Recopiez mot pour mot les lignes des enregistrements ci-dessous, depuis la ligne contenant "Links in the" jusqu'à la ligne contenant "from those links.", ces deux lignes comprises.
━━━
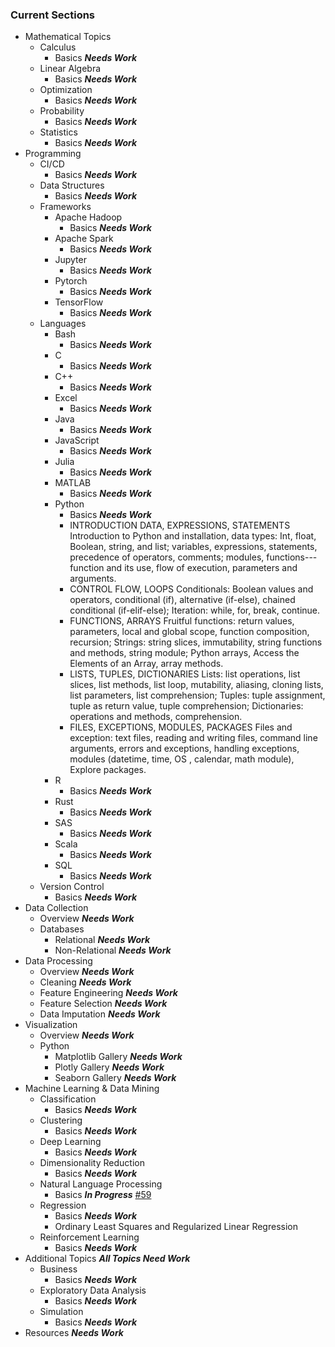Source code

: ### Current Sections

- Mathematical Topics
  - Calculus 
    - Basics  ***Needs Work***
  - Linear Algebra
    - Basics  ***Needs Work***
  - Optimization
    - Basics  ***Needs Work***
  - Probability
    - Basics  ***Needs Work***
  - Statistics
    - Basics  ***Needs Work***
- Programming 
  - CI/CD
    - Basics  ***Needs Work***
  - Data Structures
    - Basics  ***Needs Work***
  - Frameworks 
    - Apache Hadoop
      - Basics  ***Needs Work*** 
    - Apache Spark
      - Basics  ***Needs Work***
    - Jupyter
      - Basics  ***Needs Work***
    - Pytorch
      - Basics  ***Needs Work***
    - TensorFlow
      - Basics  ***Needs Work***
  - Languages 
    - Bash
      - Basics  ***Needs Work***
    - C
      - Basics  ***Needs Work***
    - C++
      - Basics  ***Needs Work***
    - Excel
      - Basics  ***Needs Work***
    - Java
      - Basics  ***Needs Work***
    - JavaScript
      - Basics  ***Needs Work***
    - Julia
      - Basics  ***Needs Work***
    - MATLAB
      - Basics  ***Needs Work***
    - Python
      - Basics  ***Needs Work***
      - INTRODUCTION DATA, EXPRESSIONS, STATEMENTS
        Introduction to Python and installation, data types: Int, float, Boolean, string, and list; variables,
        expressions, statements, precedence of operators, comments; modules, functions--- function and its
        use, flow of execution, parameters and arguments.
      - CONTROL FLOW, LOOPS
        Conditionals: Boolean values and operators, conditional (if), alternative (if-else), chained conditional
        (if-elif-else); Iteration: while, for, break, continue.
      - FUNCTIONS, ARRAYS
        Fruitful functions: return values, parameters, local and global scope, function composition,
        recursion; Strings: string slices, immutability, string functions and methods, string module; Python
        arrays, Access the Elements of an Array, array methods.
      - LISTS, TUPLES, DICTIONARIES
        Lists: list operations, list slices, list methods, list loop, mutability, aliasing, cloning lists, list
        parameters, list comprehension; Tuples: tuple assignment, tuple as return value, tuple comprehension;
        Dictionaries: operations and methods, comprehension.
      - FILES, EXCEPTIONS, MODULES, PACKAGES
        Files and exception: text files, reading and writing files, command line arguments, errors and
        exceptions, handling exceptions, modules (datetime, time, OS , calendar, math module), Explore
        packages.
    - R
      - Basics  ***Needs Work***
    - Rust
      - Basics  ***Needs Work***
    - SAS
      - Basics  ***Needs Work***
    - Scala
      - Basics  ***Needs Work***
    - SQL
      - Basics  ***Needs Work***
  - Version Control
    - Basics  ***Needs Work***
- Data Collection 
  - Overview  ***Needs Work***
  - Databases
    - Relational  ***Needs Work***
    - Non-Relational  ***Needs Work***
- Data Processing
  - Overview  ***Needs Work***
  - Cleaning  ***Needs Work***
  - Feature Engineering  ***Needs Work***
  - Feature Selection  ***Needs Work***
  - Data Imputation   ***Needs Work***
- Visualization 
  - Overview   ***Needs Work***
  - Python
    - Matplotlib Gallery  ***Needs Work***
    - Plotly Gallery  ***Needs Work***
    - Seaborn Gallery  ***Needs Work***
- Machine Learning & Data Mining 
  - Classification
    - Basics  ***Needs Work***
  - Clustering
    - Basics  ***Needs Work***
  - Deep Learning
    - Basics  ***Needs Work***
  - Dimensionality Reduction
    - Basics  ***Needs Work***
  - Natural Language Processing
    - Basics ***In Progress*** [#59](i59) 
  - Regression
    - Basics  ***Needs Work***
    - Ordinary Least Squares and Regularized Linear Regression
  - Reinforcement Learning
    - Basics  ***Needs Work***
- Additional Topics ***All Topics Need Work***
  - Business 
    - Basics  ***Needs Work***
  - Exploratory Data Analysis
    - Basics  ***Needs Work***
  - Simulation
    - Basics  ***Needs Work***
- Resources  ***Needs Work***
━━━
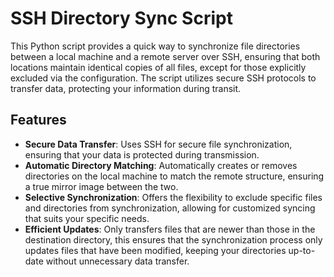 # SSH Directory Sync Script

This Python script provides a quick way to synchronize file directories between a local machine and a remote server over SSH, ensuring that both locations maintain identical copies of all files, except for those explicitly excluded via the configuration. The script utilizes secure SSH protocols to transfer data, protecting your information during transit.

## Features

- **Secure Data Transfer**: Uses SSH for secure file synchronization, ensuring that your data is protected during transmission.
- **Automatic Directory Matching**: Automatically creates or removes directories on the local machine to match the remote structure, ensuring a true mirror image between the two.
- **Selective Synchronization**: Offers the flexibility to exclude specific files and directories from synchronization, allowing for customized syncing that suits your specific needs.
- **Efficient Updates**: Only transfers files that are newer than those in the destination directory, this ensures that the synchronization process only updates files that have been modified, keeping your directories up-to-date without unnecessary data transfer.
━━━
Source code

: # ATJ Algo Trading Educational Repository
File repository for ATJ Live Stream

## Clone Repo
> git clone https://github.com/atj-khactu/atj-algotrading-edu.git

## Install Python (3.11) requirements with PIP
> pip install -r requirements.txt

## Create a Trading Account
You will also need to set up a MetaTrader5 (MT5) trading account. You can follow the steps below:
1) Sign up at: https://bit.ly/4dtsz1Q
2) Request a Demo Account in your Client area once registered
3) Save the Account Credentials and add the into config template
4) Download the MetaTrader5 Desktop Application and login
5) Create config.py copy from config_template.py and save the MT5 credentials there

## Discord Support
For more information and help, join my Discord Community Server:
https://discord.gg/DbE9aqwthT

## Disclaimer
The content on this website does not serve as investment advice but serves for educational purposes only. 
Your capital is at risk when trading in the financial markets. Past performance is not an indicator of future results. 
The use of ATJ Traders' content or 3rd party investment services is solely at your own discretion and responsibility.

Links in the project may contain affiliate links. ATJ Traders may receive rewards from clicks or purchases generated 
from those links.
━━━
RÉSULTAT ATTENDU:
Links in the project may contain affiliate links. ATJ Traders may receive rewards from clicks or purchases generated 
from those links.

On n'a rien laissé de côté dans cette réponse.